Sarasota Superintendent Finalists Answer Community Questions

Todays News

Candidates for Sarasota County Schools superintendent came to town Wednesday for a meeting with the School Board and to answer questions from the community. With board members seated yards apart with plastic sheets diving them, candidates endured an unusual setting for a job interview into a public town hall with questions posted online instead of in person. The finalists for the job fielded questions on fiscal management, community involvement and how to repair trust with the board and public.

Dr. Brennan Asplen committed in the town hall to be accessible to parents and community leaders. “I definitely need to meet the School Board members one on one and get to know them,” he said. “I also need to make sure i am informing them of everything going on in the school district, and need to keep them out in front of any issues that may occur.”

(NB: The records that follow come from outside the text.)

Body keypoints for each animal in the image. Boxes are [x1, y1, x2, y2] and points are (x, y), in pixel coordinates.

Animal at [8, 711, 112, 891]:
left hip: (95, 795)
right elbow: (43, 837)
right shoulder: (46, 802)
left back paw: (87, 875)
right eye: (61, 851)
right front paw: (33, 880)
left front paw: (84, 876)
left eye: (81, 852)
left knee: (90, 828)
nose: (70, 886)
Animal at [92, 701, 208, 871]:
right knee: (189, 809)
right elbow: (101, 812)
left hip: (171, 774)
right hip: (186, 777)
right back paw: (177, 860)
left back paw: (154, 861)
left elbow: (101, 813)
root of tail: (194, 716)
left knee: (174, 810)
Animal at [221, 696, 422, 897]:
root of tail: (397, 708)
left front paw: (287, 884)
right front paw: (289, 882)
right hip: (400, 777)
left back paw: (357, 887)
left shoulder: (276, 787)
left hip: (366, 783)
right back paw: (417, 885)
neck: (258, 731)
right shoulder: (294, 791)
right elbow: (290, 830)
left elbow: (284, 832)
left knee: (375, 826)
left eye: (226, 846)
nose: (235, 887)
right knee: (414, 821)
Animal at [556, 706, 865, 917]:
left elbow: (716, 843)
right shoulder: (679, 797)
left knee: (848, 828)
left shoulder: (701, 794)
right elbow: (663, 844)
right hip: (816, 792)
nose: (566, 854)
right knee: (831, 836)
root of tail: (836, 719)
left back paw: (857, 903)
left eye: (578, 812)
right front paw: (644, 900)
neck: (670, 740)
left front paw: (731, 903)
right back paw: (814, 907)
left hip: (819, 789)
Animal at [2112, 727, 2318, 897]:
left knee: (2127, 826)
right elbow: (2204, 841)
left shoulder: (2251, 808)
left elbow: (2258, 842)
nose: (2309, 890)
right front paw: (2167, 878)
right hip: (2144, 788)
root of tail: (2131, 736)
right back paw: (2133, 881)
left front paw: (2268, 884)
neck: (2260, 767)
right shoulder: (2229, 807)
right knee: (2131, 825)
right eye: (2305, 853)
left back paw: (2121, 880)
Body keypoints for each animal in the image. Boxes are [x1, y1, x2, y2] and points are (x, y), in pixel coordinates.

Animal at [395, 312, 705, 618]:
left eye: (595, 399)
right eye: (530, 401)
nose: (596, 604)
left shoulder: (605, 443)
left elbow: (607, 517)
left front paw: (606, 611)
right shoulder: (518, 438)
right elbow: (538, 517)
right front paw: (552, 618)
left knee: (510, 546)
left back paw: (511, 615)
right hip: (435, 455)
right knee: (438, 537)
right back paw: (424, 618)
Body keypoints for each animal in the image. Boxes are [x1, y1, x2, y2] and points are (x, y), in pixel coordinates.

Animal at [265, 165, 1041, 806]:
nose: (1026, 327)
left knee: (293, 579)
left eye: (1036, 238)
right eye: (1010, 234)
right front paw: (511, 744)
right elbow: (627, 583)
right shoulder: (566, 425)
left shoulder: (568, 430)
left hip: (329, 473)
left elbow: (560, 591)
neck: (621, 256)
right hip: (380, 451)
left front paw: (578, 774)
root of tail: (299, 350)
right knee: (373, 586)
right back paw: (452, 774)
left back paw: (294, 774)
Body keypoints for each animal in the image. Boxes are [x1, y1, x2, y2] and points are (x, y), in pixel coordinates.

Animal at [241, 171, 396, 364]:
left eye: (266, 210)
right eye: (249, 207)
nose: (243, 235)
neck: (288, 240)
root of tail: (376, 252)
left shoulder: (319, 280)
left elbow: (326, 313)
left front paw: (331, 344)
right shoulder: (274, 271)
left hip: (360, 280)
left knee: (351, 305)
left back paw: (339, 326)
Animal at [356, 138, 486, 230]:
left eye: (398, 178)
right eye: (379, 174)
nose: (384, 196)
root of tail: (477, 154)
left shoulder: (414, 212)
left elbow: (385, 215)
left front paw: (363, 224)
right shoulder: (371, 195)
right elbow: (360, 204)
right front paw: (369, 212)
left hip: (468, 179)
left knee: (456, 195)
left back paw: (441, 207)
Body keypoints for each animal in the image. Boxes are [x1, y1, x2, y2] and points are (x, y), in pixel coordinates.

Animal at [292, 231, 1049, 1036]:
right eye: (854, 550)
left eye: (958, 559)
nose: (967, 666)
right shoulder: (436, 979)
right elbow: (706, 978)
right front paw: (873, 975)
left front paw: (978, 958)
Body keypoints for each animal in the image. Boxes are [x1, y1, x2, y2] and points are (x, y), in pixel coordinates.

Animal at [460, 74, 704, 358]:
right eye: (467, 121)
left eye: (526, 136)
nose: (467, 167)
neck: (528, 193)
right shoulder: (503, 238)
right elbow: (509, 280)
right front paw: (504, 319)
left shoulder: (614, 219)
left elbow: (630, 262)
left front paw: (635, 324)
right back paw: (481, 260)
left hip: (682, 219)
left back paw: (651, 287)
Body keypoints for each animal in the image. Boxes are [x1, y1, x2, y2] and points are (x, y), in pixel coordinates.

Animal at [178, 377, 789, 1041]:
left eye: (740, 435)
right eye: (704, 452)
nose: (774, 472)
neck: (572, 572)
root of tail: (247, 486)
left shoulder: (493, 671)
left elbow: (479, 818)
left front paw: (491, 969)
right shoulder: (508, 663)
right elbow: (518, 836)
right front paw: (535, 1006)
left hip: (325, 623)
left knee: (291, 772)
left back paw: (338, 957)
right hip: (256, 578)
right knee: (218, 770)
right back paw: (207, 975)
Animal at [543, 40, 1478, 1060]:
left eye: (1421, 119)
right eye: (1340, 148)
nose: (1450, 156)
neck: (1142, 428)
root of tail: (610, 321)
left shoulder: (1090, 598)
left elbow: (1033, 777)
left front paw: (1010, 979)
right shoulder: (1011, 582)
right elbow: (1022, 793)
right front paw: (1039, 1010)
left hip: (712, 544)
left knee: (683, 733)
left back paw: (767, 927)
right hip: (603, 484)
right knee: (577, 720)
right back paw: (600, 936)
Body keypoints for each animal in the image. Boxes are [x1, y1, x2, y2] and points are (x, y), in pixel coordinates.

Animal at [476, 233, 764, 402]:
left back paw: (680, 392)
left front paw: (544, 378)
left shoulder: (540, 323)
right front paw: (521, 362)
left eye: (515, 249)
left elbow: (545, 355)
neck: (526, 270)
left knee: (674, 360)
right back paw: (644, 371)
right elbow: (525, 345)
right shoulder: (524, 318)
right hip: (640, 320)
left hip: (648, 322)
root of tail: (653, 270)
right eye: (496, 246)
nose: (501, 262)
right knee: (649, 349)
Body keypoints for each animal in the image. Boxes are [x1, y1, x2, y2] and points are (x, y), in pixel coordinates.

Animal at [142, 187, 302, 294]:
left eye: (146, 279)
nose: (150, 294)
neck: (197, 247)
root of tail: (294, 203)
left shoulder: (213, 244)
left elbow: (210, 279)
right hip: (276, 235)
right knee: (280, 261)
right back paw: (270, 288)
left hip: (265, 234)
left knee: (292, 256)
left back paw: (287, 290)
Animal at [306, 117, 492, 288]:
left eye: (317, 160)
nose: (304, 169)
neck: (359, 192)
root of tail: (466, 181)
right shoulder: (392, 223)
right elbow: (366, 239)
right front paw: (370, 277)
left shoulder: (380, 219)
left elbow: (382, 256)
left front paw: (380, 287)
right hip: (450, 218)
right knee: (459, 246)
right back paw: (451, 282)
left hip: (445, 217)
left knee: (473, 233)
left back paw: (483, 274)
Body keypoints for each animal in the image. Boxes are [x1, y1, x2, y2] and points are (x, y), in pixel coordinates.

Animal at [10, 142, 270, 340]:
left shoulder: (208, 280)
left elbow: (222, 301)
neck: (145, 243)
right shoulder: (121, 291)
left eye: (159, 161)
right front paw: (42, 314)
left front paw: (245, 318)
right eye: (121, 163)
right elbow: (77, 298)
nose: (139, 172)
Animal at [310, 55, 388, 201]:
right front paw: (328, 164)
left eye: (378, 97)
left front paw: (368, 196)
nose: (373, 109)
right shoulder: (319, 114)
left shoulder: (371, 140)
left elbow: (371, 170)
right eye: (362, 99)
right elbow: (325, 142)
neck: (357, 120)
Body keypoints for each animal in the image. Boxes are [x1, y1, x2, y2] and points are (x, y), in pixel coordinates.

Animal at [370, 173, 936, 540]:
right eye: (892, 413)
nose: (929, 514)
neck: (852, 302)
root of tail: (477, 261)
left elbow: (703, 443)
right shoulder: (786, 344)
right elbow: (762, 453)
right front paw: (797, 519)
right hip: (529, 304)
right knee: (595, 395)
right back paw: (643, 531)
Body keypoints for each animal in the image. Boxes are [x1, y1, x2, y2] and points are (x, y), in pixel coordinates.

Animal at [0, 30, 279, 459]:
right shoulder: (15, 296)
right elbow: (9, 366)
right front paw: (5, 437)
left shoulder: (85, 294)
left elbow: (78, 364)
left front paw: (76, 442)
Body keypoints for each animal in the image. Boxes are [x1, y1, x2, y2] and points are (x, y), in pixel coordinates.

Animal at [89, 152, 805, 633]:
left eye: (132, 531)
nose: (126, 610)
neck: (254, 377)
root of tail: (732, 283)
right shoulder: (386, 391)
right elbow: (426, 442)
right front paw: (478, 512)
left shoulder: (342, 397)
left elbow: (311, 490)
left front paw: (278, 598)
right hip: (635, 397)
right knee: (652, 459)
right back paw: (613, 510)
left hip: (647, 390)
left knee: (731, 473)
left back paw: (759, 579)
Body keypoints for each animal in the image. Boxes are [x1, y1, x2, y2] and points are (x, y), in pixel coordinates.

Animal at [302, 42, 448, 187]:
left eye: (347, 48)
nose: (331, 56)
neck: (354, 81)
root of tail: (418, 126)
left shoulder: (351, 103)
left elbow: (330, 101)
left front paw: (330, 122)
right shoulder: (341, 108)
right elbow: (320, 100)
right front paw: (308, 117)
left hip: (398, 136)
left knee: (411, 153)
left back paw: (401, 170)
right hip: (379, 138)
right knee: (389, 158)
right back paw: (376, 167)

Dr. Peter Licata said he took on his current after an abrupt schism with a prior superintendent, much like Sarasota is about to experience. Outreach to the community is key to restoring trust, he said. “I allowed them to be a voice in serious decision-making like selecting principals,” he said. “What you want is safeguards to make sure trust isn’t lost. It is so hard to build trust and so easy to lose it.”

Marie Izquierdo told Board members who experience in life and in the nation’s largest school district prepared her to handle the diverse population in local schools. “We changed the narrative on what an urban school district is able to achieve,” she said, noting the district’s 89% graduation rate. Making parents feel welcome in schools with bilingual front offices and safe environments helped make a difference.

Dr. Gonzalo LaCava said communication also ensures financial support of the schools by the community, an issue that came up discussing tax referenda. “One of the things about referendums and bonds is they are an extension of trust between the school district and the board,” he said. “We need to make sure we are fiscally responsible to the community.”

And Keith Oswald stressed the importance of having systems in place to address crises before they take place. “There is a lot of prevention work, but we do know things do happen,” he said. Staying in front of issues will be key to any conflicts that arise with personnel, and that guarantees the district takes responsible steps for dealing with matters.